§ TE DOEN
Op welke datum heeft appellante volgens de studietekst investeringen bij Bureau Irwa aangemeld?

5. De beoordeling van het geschil
5.1 Aan de orde is of verweerder terecht heeft beslist dat appellante niet in aanmerking komt voor een energieverklaring op grond van de Wet IB 2001. Het College overweegt dienaangaande als volgt.
Uit artikel 3, eerste lid en onder a en artikel 5, tweede lid, van de Uitvoeringsregeling volgt dat het verzoek om afgifte van een energieverklaring als bedoeld in artikel 3:42, eerste lid, Wet IB 2001 gedaan dient te worden binnen drie maanden na het aangaan van de verplichtingen.
Vaststaat dat appellante bij daartoe bestemd formulier, overeenkomstig genoemde voorschriften, op 8 maart 2002 bij Bureau Irwa investeringen heeft aangemeld en daarbij een aanvraag heeft gedaan om een energieverklaring in de zin van artikel 3:42, eerste lid, Wet IB 2001.
Vaststaat ook, gelet op de opdrachtbevestiging van de leverancier E, alsmede op hetgeen partijen hebben aangevoerd, hiervoor in rubrieken 2.2, 3 en 4 weergegeven, dat appellante met betrekking tot de onderhavige isolatie op 20 december 2001 verplichtingen is aangegaan, zodat sprake is van een tijdige melding in de zin van voornoemde bepalingen.

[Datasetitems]

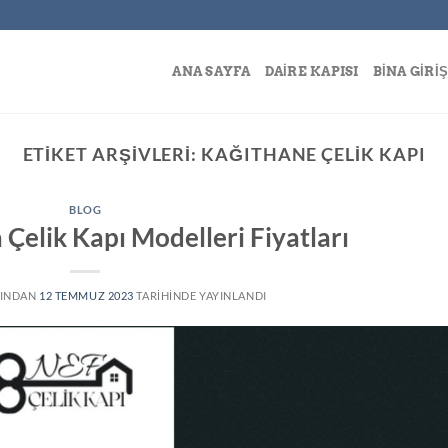
ANA SAYFA
DAIRE KAPISI
BINA GIRIŞ
ETIKET ARŞIVLERI:
KAĞITHANE ÇELIK KAPI
BLOG
 Çelik Kapı Modelleri Fiyatları
INDAN
12 TEMMUZ 2023
TARIHINDE YAYINLANDI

§ HET ANTWOORD
Op 8 maart 2002.